Document section:
|Publication number||US5056042 A|
|Application number||US 07/502,920|
|Publication date||Oct 8, 1991|
|Filing date||Apr 2, 1990|
|Priority date||Apr 2, 1990|
|Publication number||07502920, 502920, US 5056042 A, US 5056042A, US-A-5056042, US5056042 A, US5056042A|
|Original Assignee||Calcomp Inc.|
|Export Citation||BiBTeX, EndNote, RefMan|
|Patent Citations (3), Referenced by (14), Classifications (8), Legal Events (5)|
|External Links: USPTO, USPTO Assignment, Espacenet|
The invention is a control system for an electrostatic plotter or printer which permits the plotter or printer to operate at optimum performance despite the use of various media types and despite variations in media conductivity due to humidity changes.
Electrostatic plotters and printers are well-known in the art and operate by longitudinally feeding a sheet of printing media underneath a transverse line of small imaging electrodes in an imaging head. Individual electrostatic pixels of an image are formed on the media by applying electrical image writing pulses to corresponding ones of the small imaging electrodes at appropriate times at the media moves under the imaging head. The media then passes a toning station where liquid toner is applied to the media. The toner is attracted to the electrostatic image on the media and forms a permanant image thereon. For high resolution images with small pixels, the image writing pulses applied to the electrodes are very short in time, on the order to microseconds. The density or darkness of the image formed on the media is proportional to the amount of charge imparted to the media under control of the electrodes. This is because the greater the electrostatic charge at a given point, the more toner is attracted thereto.

Work to complete:
**A)** Copy out every line in the entries below that contains the word "tree".
**B)** Carry on the patent text about the electrostatic plotter control system from the point where it ends.

Material to process:
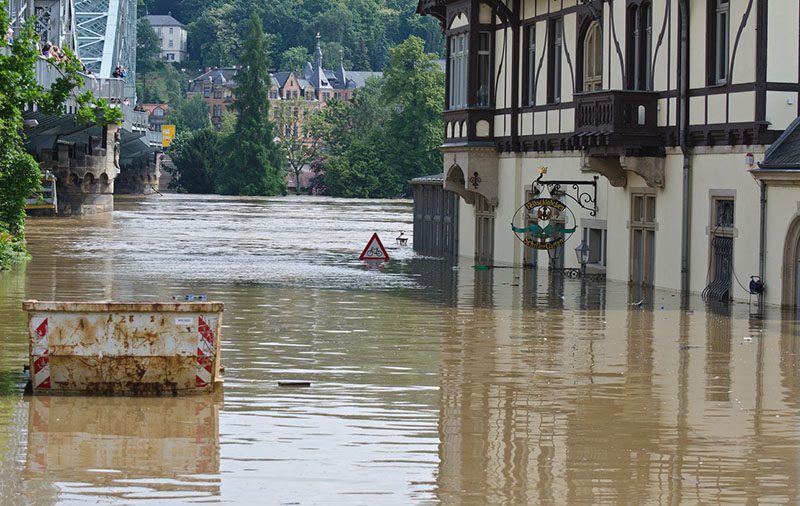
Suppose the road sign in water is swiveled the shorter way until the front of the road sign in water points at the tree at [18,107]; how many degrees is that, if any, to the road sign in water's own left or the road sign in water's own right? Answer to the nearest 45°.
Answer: approximately 45° to the road sign in water's own right

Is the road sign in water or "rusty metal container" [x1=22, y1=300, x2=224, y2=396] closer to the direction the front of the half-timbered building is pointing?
the rusty metal container

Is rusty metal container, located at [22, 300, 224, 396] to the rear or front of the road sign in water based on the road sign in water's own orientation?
to the front

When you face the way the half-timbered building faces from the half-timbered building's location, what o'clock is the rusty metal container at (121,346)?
The rusty metal container is roughly at 11 o'clock from the half-timbered building.

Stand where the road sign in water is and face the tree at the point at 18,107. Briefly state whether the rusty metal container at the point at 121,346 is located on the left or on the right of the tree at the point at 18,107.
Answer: left

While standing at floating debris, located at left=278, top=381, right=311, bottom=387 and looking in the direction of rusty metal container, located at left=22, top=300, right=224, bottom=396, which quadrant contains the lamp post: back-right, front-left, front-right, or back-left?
back-right

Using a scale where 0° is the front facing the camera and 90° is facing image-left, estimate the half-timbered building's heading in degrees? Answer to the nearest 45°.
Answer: approximately 45°
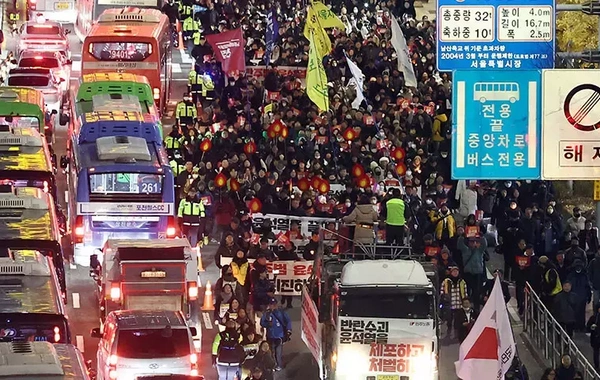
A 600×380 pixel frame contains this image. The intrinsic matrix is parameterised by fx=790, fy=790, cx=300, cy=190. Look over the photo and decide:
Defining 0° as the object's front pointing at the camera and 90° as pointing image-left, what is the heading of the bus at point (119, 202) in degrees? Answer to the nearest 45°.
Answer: approximately 180°

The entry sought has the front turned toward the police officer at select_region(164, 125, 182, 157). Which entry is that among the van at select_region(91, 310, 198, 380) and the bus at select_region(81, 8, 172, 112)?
the van

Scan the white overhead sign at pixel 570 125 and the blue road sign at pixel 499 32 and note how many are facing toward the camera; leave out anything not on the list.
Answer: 2

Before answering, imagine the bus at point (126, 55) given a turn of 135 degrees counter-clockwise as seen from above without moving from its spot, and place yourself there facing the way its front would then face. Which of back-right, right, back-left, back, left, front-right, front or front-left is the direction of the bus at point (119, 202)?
front-left

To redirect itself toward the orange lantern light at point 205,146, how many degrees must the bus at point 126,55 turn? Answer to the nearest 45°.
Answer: approximately 180°

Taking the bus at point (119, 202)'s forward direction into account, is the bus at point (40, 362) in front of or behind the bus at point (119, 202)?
behind

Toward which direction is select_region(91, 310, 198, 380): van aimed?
away from the camera

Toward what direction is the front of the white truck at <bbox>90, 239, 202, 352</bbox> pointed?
away from the camera
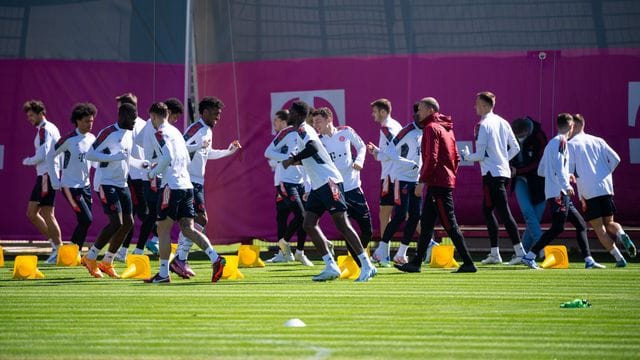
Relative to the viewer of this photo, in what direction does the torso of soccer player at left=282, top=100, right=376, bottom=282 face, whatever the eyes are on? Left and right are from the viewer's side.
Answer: facing to the left of the viewer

Answers to this exercise:
**A)**
Suppose the road sign in water is swiveled the shorter way until the front of the road sign in water points at the tree at [18,107]; how many degrees is that, if any, to the road sign in water's own left or the road sign in water's own right? Answer to the nearest 45°.
Stand where the road sign in water is and face the tree at the point at 18,107. Briefly state whether the rusty metal container at the point at 121,346 is located on the left or on the right of the tree at the point at 18,107.

**B)**
Various electrostatic printing or copying techniques are known in the art. For example, U.S. Pat. No. 4,794,422 to Lehman et al. is directed to the overall control of a xerographic process machine. U.S. Pat. No. 3,954,333 to Goel shows controlling the image transfer roller in a xerographic process machine to optimize the transfer of image-bearing toner from the roller to the media. The roller is controlled as a function of resistivity changes caused by changes in ambient temperature. The media type is not considered. U.S. Pat. No. 4,460,270 to Watai et al. concerns controlling the intensity of an exposure lamp in a xerographic process machine as a function of sensed intensity compared to optimum intensity for the conditions. U.S. Pat. No. 4,354,758 to Futaki, like the patent to Watai et al., concerns controlling the intensity of an exposure lamp in a xerographic process machine. In the patent to Futaki, the lamp intensity is controlled as a function of sensed reflected light. U.S. Pat. No. 3,781,105 to Meagher is directed to controlling the parameters of a transfer member in a xerographic process machine as a function of sensed current variations. U.S. Pat. No. 4,431,302 to Weber discloses a corona discharge system in which a corona is employed to charge a medium and the speed of the medium is changed as a function of the sensed intensity of the corona field. U.S. Pat. No. 4,395,112 to Miyakawa et al. also concerns a xerographic process machine and is directed to sensing relative humidity to control a bias voltage employed to remove background fog from the image. No consideration of the media is made.
One problem with electrostatic printers and plotters is that the image formed on the media may have longitudinal stripes formed by longitudinal regions on the media of different images densities. This is one of the manifestations of non-uniformities in charge transfer from electrode to electrode along the electrostatic image head which lead to slightly different rates of charging across the plot. The stripes or "vertical banding" of dark and light vertical stripes are due to edge effects of multiplexed groups of nib electrodes. To achieve uniform charge transfer, all nib electrodes must transfer maximum charge to completely saturate the media. If maximum charge transfer is not achieved bands become visible.
The amount of image charge is determined by the media's electrical conductivity, which depends upon the type of media used in the electrostatic printer. Furthermore, the media conductivity changes with the ambient humidity in a manner which is different for different types of media. As a result, the performance of an electrostatic printer or plotter varies with the humidity and according to the type of media used. Thus, the same electrostatic plotter may produce perfect images one day and then--with either a reduction in humidity or a change of media type--may produce striped or defective images the next day.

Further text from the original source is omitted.